I’ve come to a conclusion as I sat here today. I am more comfortable dealing with people with mental illnesses that with regular people. I don’t feel that I have much of anything in common with the average person, really. My life isn’t about getting up and going to work every day. It isn’t about paying the mortgage and sending the kids to college. It’s not even about doing the things in life that I want to do. It’s about survival. It’s about taking the lemons I have been given and making the best pitcher of lemonade I can under these circumstances. It’s about not coming undone on a daily basis and having my cheese slide completely off my cracker. It’s about not going crazy.
I don’t really know a lot of people with mental illness, personally. Most of my time is spent in the company of “normal” people. In fact, the only time I have really been around people that I knew for a fact were mentally ill was in the hospital. I have been hospitalized five times in my life and I have always felt right at home within the walls of the facility I was locked up in, finding a common ground with the other patients and their own individual little worlds. We all got along splendidly and I have learned much from listening to the stories that others have had to tell of their problems and the ways that they have come through them. I am thankful for the people that God has allowed into my life and those people sometimes only stay for a minute before they are shuffled off to their next stage in life. However, they may be gone but not forgotten.
I also haven’t been to church in forever. Part of it is because I don’t do well in crowded places surrounded by people I don’t know. I really don’t even spend a lot of time around people that I do know. But for this reason (and a few that I won’t mention) I have avoided the church environment for a good while now. I have also come to realize that I do not fit well with the average modern Christian either. I am sort of a misfit to tell you the truth, seeking God with all my heart but not fitting in all that well in any one place.
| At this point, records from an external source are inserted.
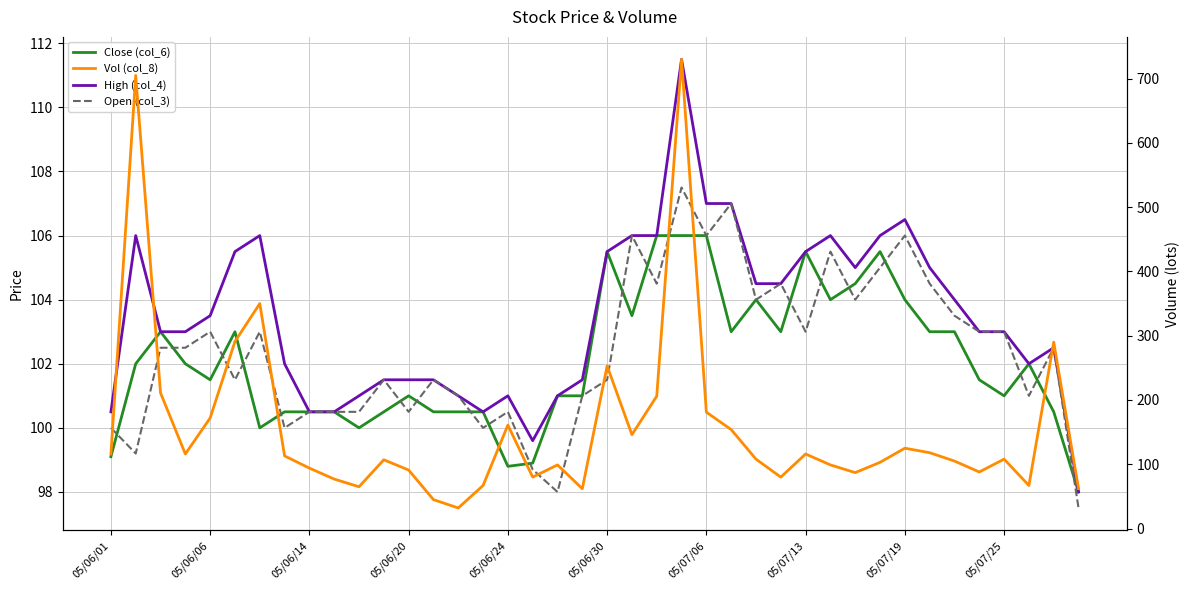

Rank the series by their maximum value, from highest to lowest.

Vol (col_8), High (col_4), Open (col_3), Close (col_6)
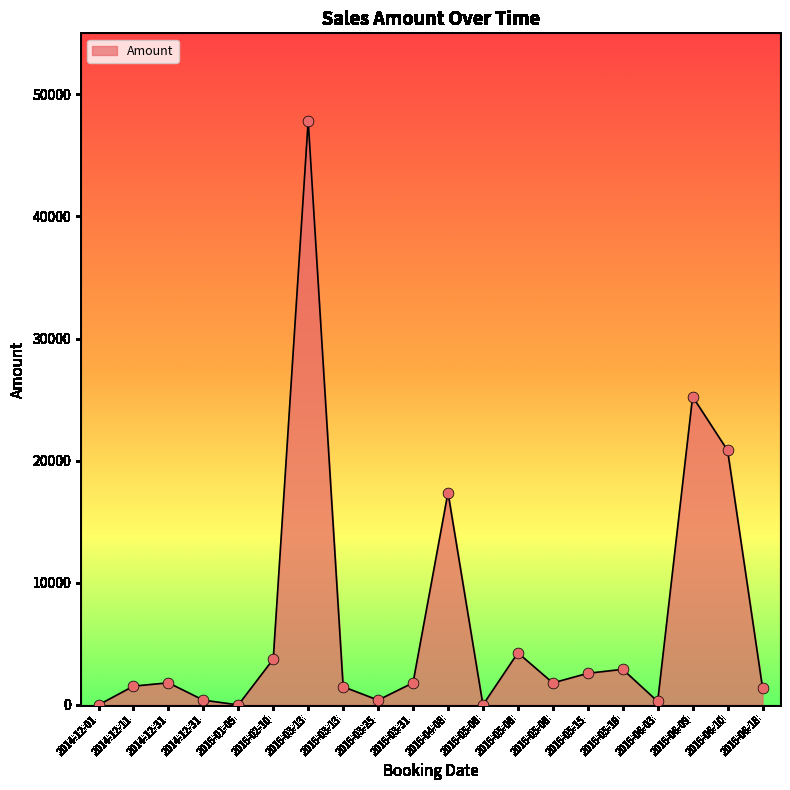

Which has a higher value, 2015-02-10 or 2015-05-08?

2015-02-10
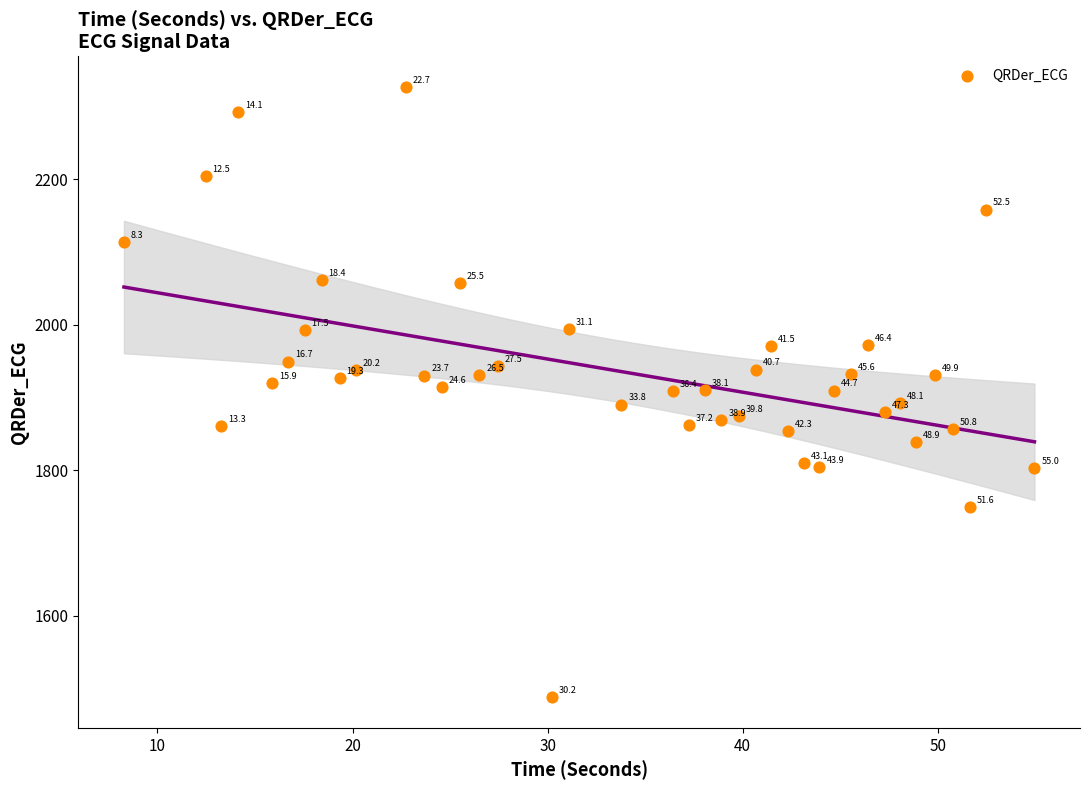

What Y value in the scatter plot is closest to 1907?

1908.3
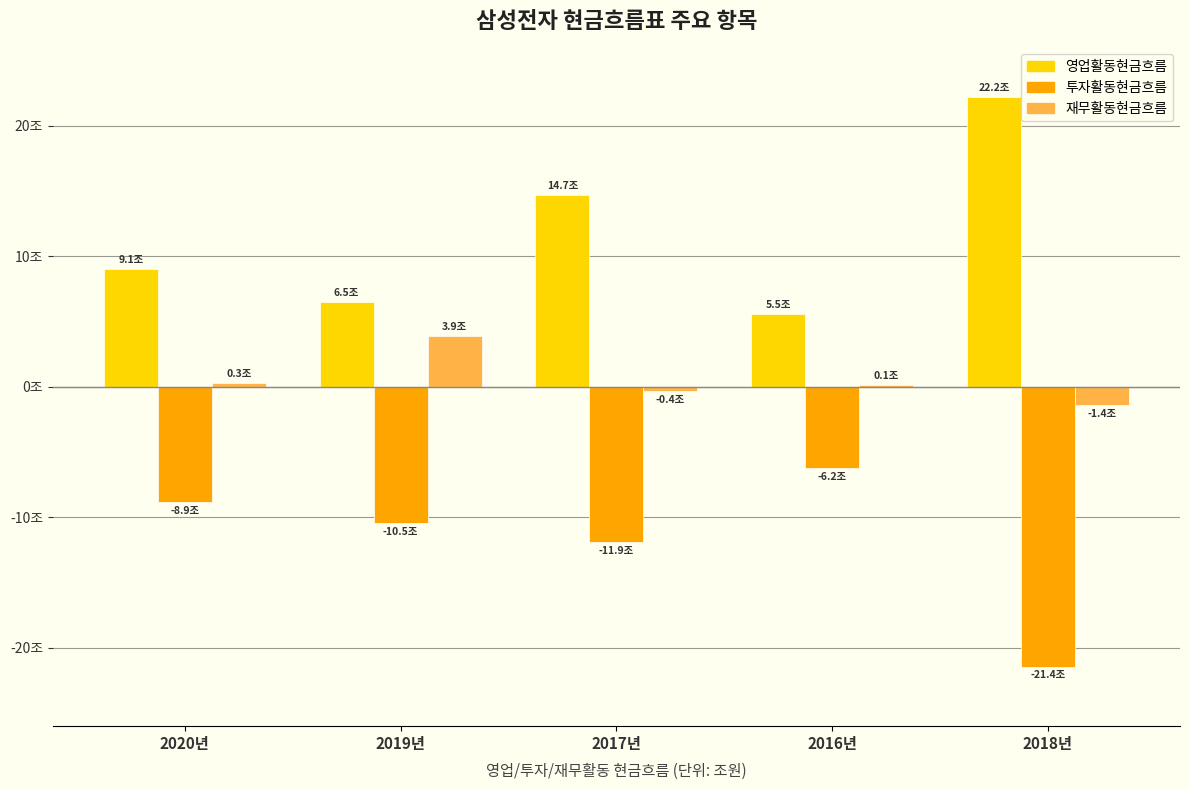

What are all the series names shown in the legend?

영업활동현금흐름, 투자활동현금흐름, 재무활동현금흐름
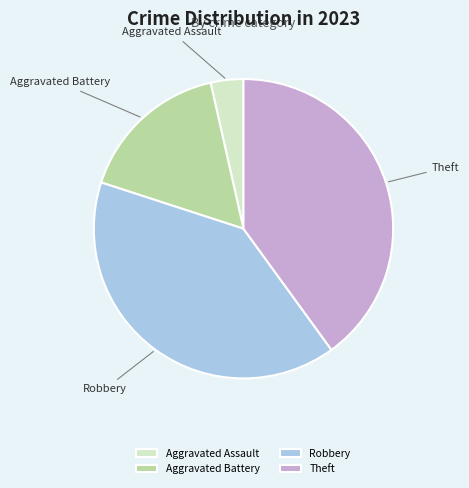

Is it true that Aggravated Battery is 16% of the pie?

True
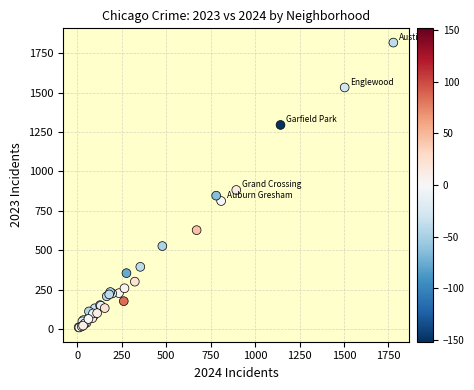

What Y value in the scatter plot is closest to 913?

882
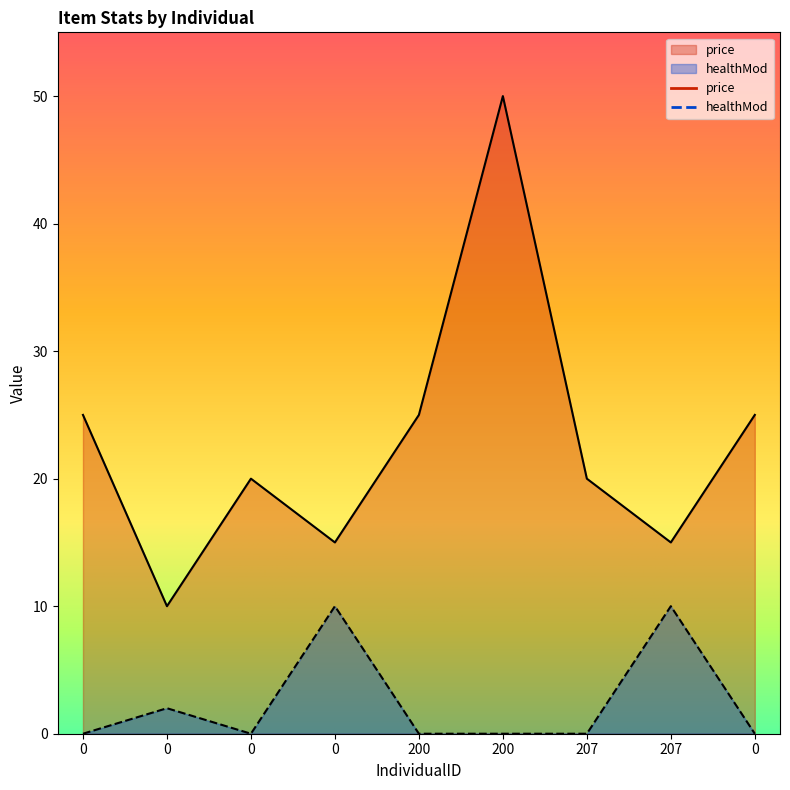

What is the sum of the price values at 200 and 0?

75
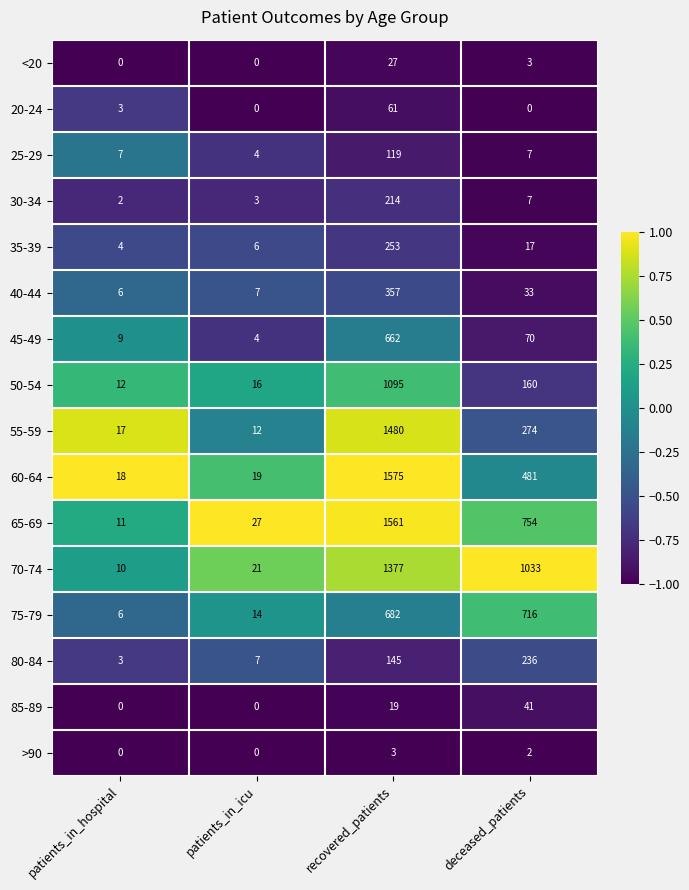

Which series has the largest range (max minus min)?

60-64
The ultimate best thing for me would be to find a group of like-minded believers who also suffer with mental issues who I could fellowship with. That would be a total blessing to me but I don’t know how realistic that is in the near future. However, it is definitely something I am praying about.
So what am I to make of all this? And what is the ultimate point? Honestly, I don’t know that there is one. I am living in a strange world where my mind plays tricks on me but no one around me can relate. I have a desire to serve Christ and I am doing that through this blog and my online presence but I am limited in what I can do beyond that. Each day is a challenge that I must rise to meet in the power that the Holy Spirit gives me and I have committed myself to run this course for as long as the Lord gives me the strength to keep going. So that’s what I will do, not knowing what tomorrow holds or where it will take me. I only know that I feel completely comfortable in God’s presence and everything else will be taken care of if I just focus on Him. So that’s what I will continue to do, living my life in Christ, one day at a time.